Tuesday, April 18, 2006

Baseketball Statistics (part 1)

I'm a huge baseball fan. I'm a ridiculous baseball fan. I admit to being attracted to the 'dark side' of baseball. That side of baseball that the likes of Tommy Lasorda refuse to admit exists. The side of baseball that has produced winning teams in Oakland for years, got Boston its first World Series victory since my grandfather was young enough to not remember it, created winning teams in Cleveland all through the 90s. I'm a believer in statistics, in numbers, in knowing that so many games are played and so many at-bats, and so many hits, and so many runs, and so many put-outs are made that every player tends to an average. That a player's numbers are an accurate representation of their comparative ability for that particular year. Using statistical methods you can normalize years against each other and get a relatively decent comparison from year-to-year of a player's ability. Because baseball has been played for so long and most statistics are based on simple metrics that have been tracked for ages we can track trends over time. Indeed, most statistics are based simply on Hits, Runs, Walks and Strikeouts. And those four numbers have been tracked since at least the early 1900s. And what we can say, after analyzing a lot of players is that players that show a propensity to do x, also show a propensity to do y. Thus, when Player A does x, we can postulate that there is a very good chance he will do y. This analysis is very useful in baseball. If you want to build a team around On-Base-Percentage ("OBP") and Slugging Percentage ("SLG"), you can find players who have exhibited tendencies that are indicative of getting on base and getting high-profit hits (doubles, triples, home runs). While statistics aren't perfect, teams like Oakland are showing that they work more often than not. Even without a whole lot of money, if you spend the money on the computer power and invest in the raw data collection, you can assemble teams of relatively young or inexpensive players to fill roles and put together a team capable of winning year after year.

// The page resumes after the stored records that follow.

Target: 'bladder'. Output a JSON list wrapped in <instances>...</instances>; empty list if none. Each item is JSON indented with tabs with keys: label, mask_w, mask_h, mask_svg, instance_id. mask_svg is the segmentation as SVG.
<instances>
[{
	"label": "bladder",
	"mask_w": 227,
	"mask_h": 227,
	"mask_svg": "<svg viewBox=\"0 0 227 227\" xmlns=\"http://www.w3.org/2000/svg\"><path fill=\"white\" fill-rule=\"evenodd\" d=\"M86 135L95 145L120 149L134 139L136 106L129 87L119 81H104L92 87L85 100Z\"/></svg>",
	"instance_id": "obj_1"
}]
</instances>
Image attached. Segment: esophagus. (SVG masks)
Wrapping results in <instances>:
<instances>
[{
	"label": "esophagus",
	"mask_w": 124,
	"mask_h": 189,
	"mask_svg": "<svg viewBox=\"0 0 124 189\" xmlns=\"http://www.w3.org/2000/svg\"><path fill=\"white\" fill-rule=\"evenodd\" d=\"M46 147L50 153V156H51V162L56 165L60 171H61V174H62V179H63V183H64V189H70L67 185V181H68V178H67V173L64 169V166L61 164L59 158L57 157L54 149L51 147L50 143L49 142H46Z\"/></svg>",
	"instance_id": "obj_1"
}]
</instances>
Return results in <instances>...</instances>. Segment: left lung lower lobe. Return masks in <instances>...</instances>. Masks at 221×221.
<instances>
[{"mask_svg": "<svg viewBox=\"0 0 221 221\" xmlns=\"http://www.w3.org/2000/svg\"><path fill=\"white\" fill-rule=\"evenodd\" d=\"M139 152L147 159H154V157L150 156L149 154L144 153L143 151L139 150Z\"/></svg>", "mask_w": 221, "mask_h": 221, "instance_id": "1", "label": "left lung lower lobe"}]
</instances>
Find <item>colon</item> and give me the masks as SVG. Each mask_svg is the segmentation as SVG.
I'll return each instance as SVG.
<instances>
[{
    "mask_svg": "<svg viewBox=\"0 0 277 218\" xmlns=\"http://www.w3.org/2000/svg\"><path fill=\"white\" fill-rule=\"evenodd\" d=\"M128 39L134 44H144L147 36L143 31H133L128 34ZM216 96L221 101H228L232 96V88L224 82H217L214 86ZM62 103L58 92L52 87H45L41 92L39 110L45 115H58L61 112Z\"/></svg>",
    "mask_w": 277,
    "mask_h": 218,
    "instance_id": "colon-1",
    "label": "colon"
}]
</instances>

In some circles it's called "Moneyball" based on the book written by Michael Lewis about Billy Beane - the GM of the Oakland Athletics.

What I find most interesting is two things: 1) professionals in baseball continue to deride statistics as a "dork's game" and worthless - in their opinion nothing beats the opinion of a time-worn scout; 2) other sports have not adopted similar approaches despite the fact that some, like basketball, could probably profit greatly from it.

As to the first, I'll just point to the Los Angeles Dodgers - perhaps the one team most singularly attached to the 'old school' way of scouting. They've been terrible over the last few years. Spending money on players that 'look good' but have shown no real consistent ability at the major league level. They consistently outspend most teams in the majors, yet teams, like Oakland, consistently put up bigger winning percentages. Why? I would argue inept front office led by Tommy Lasorda - the holy ghost of all things Dodger. He single-handedly ran out of town the only GM to make any sense there and instituted his own old school methodologies. Simply put, the old ways are out of date. When they work, they are great, but I think GMs like Billy Beane and Mark Shapiro and Kenny Williams (notice they're all AL GMs??) are leading the way in developing teams using a combination of statistical analysis and scouting ground-work.

As for the second issue, I think the other sports are missing out. And the point of this series of posts will point out some places where those sports might be able to bastardize some of the well-developed baseball analytics for their own usage. Things like the pythagorean winning percentage, runs created, scoring efficiency, park ratings, etc. These metrics have a (relatively) long history in baseball and have been refined to the point where they work pretty well. Each post I'll try to take one metric and adopt it for use in some other sport to show how its theories will hold up (or not!) to cross-sports usage.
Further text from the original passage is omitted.